From 1851 Pasley served on the staff of the Great Exhibition, and in 1853, at the age of only 29, was appointed colonial engineer of Victoria. He arrived in Melbourne in September of that year and set to work improving his demoralised, under-staffed department. Barracks, court houses and offices were soon under construction. He became captain of the Royal Engineers on 17 February 1854, in time to offer assistance in the Eureka Stockade battle. He commanded skirmishes in the centre and restrained soldiers from taking reprisals after the battle.

From October 1854 to November 1855 Pasley was an official nominee in the Legislative Council. In November 1855 he was appointed commissioner of public works, thus undertaking both a political and professional role as head of his department. Major works started under his leadership included Pentridge gaol, Victoria Barracks and Parliament House, and later the Treasury and General Post Office. He favoured the use of local basalt or bluestone.

Pasley's other public roles included councillor of the Philosphical Institute, vice-president of the Melbourne Philharmonic Society and first patron of the Victorian Institute of Architects.

Pasley stood for the seat of South Bourke in the Legislative Assembly, qualifying due to his father's generosity - he bought the property necessary for Pasley to stand. Pasley won the seat, but lost his ministerial post in 1857. The following year he became vice-president of the royal commission on the colony's defences, which adopted his proposal for Melbourne to be defended by batteries at Hobson's Bay.

Late in 1859 a royal commission on the civil service recommended that the Public Works Department be headed by a non-professional. Pasley's time was up, and he rejoined his corps and resumed his military career. He leapt at the chance to served in New Zealand, where trouble was afoot, and soon found himself in Taranaki, employed as an engineer. He was wounded in an attach on a Maori fort and was invalided to Melbourne. He was also promoted to brevet major for his service. He finally set sail for England in 1861, at the age of 37.

In England Pasley was appointed commanding engineer at Garvesend. In 1864 he became special agent for Victoria, the same year he married his cousin Charlotte Roberts.
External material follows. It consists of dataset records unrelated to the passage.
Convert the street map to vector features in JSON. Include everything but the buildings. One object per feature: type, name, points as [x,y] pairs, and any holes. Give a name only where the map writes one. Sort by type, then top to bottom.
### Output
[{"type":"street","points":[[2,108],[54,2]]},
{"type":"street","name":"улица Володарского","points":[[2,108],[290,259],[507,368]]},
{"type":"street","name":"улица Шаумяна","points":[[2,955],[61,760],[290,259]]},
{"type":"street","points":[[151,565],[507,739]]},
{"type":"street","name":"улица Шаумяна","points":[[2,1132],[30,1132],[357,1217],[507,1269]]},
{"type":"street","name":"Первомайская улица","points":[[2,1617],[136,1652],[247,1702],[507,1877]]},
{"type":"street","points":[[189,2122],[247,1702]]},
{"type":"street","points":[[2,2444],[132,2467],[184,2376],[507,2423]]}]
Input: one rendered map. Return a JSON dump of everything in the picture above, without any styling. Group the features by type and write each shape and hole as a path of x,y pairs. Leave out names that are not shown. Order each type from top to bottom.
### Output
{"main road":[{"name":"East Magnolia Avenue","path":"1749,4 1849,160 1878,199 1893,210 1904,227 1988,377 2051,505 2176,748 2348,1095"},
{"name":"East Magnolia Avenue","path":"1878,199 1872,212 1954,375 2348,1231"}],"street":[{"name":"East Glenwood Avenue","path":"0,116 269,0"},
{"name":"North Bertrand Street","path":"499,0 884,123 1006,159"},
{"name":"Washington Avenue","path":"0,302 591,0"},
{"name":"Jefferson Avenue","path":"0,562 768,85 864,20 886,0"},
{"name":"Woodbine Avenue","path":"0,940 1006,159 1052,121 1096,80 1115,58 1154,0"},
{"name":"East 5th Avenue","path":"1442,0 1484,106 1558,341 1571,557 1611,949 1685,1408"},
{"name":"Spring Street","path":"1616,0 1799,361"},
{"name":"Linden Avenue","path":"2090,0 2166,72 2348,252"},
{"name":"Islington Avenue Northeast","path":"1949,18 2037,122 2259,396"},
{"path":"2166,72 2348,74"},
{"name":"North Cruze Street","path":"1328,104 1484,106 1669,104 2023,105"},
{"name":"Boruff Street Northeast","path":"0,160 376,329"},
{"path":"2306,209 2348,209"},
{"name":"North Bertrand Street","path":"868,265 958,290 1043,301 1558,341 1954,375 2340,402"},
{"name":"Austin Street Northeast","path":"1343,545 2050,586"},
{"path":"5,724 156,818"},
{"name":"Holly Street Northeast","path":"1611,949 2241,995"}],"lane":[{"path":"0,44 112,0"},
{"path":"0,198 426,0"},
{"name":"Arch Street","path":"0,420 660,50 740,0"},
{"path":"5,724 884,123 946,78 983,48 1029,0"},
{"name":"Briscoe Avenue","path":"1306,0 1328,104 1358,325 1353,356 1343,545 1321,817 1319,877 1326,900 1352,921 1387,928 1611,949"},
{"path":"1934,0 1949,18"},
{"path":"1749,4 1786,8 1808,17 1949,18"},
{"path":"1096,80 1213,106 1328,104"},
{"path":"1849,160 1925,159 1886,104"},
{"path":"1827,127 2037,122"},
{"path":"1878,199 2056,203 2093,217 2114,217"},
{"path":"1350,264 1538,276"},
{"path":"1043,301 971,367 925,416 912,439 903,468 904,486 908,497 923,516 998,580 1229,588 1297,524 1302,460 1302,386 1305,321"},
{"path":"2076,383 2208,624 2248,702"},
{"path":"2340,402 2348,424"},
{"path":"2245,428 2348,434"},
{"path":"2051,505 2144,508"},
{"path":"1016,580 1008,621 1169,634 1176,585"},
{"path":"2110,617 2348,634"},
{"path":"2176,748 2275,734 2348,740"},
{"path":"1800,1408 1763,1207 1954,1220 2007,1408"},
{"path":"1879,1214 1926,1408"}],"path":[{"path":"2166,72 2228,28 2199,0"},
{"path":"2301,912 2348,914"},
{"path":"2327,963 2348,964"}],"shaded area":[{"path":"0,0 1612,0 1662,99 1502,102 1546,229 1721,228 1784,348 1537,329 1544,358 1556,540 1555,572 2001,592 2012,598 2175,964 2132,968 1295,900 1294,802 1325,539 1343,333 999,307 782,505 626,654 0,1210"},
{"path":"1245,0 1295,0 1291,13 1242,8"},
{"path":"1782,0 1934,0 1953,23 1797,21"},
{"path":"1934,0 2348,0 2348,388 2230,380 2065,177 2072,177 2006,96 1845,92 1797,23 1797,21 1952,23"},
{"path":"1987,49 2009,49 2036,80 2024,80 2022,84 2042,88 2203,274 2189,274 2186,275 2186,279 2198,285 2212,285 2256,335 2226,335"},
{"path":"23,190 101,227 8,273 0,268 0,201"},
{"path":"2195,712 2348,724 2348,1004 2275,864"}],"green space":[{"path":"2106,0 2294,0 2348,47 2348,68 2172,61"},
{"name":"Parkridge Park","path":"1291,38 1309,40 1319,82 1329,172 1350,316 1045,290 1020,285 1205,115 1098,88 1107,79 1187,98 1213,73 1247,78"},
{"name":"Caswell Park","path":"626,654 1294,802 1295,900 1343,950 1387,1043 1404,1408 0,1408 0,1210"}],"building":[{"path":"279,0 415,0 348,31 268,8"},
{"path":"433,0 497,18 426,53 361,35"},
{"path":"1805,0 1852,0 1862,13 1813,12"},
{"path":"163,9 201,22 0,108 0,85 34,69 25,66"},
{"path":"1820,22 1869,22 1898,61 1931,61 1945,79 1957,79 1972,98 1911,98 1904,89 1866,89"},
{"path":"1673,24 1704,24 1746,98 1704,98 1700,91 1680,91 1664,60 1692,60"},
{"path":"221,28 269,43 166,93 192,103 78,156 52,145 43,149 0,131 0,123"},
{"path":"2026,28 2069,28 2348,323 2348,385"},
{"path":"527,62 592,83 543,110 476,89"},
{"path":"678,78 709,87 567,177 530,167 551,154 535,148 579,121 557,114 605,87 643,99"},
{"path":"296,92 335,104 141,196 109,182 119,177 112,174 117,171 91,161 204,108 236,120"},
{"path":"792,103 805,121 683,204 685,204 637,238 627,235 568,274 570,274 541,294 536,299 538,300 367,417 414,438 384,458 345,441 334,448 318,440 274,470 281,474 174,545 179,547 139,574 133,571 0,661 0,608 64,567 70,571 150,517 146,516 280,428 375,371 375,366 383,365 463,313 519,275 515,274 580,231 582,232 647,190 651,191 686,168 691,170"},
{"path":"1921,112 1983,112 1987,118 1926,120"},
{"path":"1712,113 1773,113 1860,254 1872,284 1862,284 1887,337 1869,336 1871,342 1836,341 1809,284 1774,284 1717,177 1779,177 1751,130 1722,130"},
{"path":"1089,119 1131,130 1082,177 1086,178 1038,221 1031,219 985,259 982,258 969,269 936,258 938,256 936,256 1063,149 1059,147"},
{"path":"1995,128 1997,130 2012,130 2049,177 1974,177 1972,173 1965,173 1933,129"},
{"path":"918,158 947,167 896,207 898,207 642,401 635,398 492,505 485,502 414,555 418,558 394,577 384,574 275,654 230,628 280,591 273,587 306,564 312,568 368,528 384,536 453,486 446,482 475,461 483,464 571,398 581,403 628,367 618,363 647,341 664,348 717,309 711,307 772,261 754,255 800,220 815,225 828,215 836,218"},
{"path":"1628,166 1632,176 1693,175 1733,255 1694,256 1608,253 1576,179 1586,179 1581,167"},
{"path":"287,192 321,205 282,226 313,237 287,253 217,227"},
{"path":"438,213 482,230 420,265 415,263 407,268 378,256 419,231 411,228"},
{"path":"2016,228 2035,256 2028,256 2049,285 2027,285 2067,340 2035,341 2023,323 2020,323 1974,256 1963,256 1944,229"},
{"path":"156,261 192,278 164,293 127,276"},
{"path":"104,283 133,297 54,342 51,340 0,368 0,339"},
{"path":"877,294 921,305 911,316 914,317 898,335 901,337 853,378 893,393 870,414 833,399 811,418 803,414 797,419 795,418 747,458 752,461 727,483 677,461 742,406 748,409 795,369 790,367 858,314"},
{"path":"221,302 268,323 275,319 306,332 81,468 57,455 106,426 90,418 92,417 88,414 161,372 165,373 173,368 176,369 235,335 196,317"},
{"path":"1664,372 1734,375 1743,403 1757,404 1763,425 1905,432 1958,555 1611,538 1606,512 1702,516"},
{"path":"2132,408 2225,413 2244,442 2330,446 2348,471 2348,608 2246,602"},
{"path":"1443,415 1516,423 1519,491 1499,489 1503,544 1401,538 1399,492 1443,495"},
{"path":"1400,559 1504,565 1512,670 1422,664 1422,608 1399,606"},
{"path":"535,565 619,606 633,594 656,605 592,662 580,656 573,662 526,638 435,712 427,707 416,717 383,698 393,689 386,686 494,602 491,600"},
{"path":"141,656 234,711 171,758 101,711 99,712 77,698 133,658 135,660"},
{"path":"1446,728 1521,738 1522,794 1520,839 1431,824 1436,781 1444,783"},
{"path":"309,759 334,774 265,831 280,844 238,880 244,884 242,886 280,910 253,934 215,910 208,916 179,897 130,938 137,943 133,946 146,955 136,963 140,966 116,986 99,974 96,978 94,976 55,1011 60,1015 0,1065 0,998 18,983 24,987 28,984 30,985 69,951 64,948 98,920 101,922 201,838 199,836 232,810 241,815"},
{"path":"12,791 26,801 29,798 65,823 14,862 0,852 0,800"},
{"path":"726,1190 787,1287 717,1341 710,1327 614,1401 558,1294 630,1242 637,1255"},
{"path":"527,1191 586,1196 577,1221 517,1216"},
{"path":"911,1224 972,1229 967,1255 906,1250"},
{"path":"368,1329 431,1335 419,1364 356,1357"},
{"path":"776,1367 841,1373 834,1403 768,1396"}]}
They had no children. From 1865 Pasley was superintendent of the naval dockyard at Chatham, and managed a major extension over eight years. He then became director of works at the Admiralty.

In July 1879 Pasley was appointed a commissioner for the Melbourne International Exhibition, and in 1880-82 acted as Victoria's agent-general and chair of the Board of Advice in London. On his retirement from the army he was promoted to major-general. He died at his home in 1890, at the age of 66.